Een dodelijke ziekte

Antrax of miltvuur is dodelijk en moeilijk te bestrijden. De ziekte wordt veroorzaakt door de bacterie Bacillus anthracis. Ooit was antrax één van de hoofdoorzaken van sterfte in mensen en vee. Vandaag is dat gelukkig minder dankzij een betere hygiëne en het vaccineren van vee. Het blijft wel een dreiging voor wilde dieren en ongevaccineerd vee. In mensen kan het voorkomen als huidinfectie na contact met besmette dierlijke producten, of – zeldzamer – als dodelijke inwendige infectie na het inslikken of inademen van de bacterie.  

 

De sterkte van de bacterie en dodelijkheid van antrax na inademing heeft er jammer genoeg toe geleid dat het ook als biologisch wapen kan ingezet worden. Hoewel de ontwikkeling en het gebruik van antrax als wapen verboden is door de internationale gemeenschap, bestaat de vrees dat de regels gebroken kunnen worden. Omdat behandelingsmethoden beperkt en vaak niet effectief zijn, blijft antrax een potentiële dreiging.

 

Wapen-ontwijkend harnas

Als deel van de strategie die de antraxbacterie gebruikt om het immuunsysteem te ontwijken, bezit het een ingewikkeld, beweeglijk harnas. Een niet goed begrepen onderdeel van dit harnas is de zogenoemde Sap S-laag, een laag eiwitten die de bacterie omhult en beschermt. In hun nieuwe studie hebben de onderzoekers met succes Nanobodies® ingezet om de structuur van het harnas te bestuderen én de vorming ervan te controleren. Deze Nanobodies verhinderden niet alleen de vorming van het harnas, maar konden ook een reeds bestaand harnas afbreken. Dit resulteerde in een tragere groei en een sterk beschadigd cel-oppervlak van de bacteriën.

 

Dr. Antonella Fioravanti (VIB-VUB), deelt haar enthousiasme: “Ik was ontzettend blij. Ik had deze Nanobodies gemaakt as gereedschap om de S-laag te bestuderen, maar dat ze ook de bacteriële groei zouden remmen was een onverwachte bonus.”

 

De effecten waren zodanig groot dat de Nanobodies getest werden in muizen geïnfecteerd met B. anthracis. Mohamed Lamkanfi (voordien VIB-UGent Centrum voor Inflammatieonderzoek, nu bij Janssen Pharmaceutica en de Universiteit Gent), die de infectiestudies leidde, zegt: “We waren al manieren aan het bestuderen om de dodelijkheid van antrax te stoppen, maar hadden nooit zulke grote effecten gezien als deze van de Nanobodies.” Filip Van Hauwermeiren, die de infectiestudies uitvoerde, beaamt: “De resultaten waren verbluffend. Alle behandelde muizen herstelden van een dodelijke antraxinfectie in enkele dagen.”

 

Nieuwe doelen in een oude strijd

Deze bevindingen zijn een stap voorwaarts in een queeste die reeds in de negentiende eeuw begon. In 1876 beschreef Robert Koch dat levende bacteriën de bron zijn van vele overdraagbare ziekten, een ontdekking die hij maakte door zijn studies op Bacillus anthracis. In een befaamd experiment in 1881 toonde Louis Pasteur aan het brede publiek dat geïnactiveerde B. anthracis schapen beschermde tegen antrax. Maar nog steeds is een veilig antraxvaccin niet beschikbaar en de behandeling van acute infecties in niet-gevaccineerde personen is problematisch: de behandeling duurt lang en de antibiotica zijn niet erg succesvol. Nieuwe medicatie op basis van de Nanobodies uit deze studie kunnen deze kloof mogelijk dichten.

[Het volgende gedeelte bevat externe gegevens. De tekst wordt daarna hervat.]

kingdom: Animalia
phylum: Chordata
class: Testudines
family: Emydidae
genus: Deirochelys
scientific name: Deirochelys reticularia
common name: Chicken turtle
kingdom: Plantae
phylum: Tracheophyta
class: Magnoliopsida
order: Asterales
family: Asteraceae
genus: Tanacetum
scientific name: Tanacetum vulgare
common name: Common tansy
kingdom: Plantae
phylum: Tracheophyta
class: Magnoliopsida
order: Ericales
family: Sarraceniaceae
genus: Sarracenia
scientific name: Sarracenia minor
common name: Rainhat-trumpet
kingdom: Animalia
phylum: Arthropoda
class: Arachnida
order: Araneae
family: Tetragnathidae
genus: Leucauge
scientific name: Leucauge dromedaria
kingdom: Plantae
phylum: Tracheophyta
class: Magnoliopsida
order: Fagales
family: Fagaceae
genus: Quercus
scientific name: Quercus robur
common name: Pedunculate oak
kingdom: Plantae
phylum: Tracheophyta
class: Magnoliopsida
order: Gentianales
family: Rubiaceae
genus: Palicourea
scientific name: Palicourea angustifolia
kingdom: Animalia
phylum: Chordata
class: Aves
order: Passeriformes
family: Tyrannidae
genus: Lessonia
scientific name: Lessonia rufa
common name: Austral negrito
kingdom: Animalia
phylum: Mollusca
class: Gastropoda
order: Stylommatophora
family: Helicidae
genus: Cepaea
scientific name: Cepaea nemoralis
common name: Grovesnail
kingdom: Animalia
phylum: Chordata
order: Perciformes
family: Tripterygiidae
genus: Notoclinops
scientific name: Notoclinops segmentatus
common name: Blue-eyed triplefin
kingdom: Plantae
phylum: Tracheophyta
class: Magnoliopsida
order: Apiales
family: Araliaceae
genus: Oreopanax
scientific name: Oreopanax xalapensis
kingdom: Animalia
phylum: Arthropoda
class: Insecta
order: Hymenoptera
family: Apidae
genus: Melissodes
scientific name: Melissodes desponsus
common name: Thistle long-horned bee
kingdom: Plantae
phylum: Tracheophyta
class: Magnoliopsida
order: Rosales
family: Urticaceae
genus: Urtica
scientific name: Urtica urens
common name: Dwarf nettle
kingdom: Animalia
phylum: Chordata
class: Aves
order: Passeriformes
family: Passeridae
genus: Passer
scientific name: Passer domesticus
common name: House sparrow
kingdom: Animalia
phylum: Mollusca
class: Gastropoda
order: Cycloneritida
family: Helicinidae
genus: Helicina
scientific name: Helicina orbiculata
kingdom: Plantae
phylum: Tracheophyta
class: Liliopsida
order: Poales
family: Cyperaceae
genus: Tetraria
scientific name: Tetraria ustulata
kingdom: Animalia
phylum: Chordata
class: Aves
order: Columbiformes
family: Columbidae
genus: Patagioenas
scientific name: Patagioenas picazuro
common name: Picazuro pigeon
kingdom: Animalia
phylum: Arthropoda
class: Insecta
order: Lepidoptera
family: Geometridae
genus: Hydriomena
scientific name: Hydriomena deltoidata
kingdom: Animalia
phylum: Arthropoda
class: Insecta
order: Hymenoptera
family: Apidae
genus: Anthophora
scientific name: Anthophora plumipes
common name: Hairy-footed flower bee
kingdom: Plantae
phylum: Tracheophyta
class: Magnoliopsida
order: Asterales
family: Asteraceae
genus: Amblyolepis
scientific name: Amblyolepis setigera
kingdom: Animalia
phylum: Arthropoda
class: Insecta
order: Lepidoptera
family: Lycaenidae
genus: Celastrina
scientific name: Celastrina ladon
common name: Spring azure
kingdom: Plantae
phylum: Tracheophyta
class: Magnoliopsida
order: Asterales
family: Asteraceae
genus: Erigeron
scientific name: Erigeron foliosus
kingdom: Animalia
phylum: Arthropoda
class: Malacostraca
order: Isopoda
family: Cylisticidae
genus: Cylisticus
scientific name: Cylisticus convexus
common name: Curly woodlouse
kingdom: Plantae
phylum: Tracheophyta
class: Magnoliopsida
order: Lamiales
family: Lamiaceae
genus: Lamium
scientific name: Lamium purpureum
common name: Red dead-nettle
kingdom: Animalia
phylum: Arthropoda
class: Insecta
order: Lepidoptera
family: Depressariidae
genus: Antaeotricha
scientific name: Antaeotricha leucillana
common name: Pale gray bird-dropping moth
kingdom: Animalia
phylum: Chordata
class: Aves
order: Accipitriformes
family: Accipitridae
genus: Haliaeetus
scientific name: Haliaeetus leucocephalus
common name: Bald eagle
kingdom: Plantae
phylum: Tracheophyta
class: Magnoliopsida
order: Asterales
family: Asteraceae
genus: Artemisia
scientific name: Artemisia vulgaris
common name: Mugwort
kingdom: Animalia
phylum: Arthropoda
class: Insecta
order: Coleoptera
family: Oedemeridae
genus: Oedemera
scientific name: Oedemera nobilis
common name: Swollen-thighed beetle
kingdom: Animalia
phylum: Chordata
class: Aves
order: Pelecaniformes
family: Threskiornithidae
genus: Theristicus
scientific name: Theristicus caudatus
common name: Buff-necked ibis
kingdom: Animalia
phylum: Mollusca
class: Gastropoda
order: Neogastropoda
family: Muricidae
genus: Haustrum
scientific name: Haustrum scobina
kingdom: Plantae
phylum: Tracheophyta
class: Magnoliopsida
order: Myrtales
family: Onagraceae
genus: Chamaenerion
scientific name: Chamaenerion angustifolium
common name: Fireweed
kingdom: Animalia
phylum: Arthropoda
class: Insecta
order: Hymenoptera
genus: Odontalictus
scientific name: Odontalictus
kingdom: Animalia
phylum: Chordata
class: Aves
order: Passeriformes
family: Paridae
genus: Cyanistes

Meer zelfs, de S-laag als doelwit gebruiken voor Nanobodies kan nuttig zijn in de strijd tegen andere bacteriën met een gelijkaardig harnas. Het team is bijvoorbeeld aan het testen of dergelijke Nanobodies gebruikt kunnen worden tegen Clostridium difficile, een bacterie die levensbedreigende darmontstekingen kan veroorzaken.

 

Tot slot heeft het succes van deze studie onderzoekers gemotiveerd om andere doelwitten te zoeken op het oppervlak van bacteriën. Prof. Han Remaut legt uit: “Eiwitten aan het oppervlak van bacteriën zijn interessante doelwitten in de zoektocht naar nieuwe antibiotica omdat ze direct toegankelijk zijn voor medicatie. Dit betekent dat we ons minder zorgen hoeven te maken over een aantal mechanismen die bacteriën gebruiken om resistent te worden door antibiotica buiten de cel te houden.”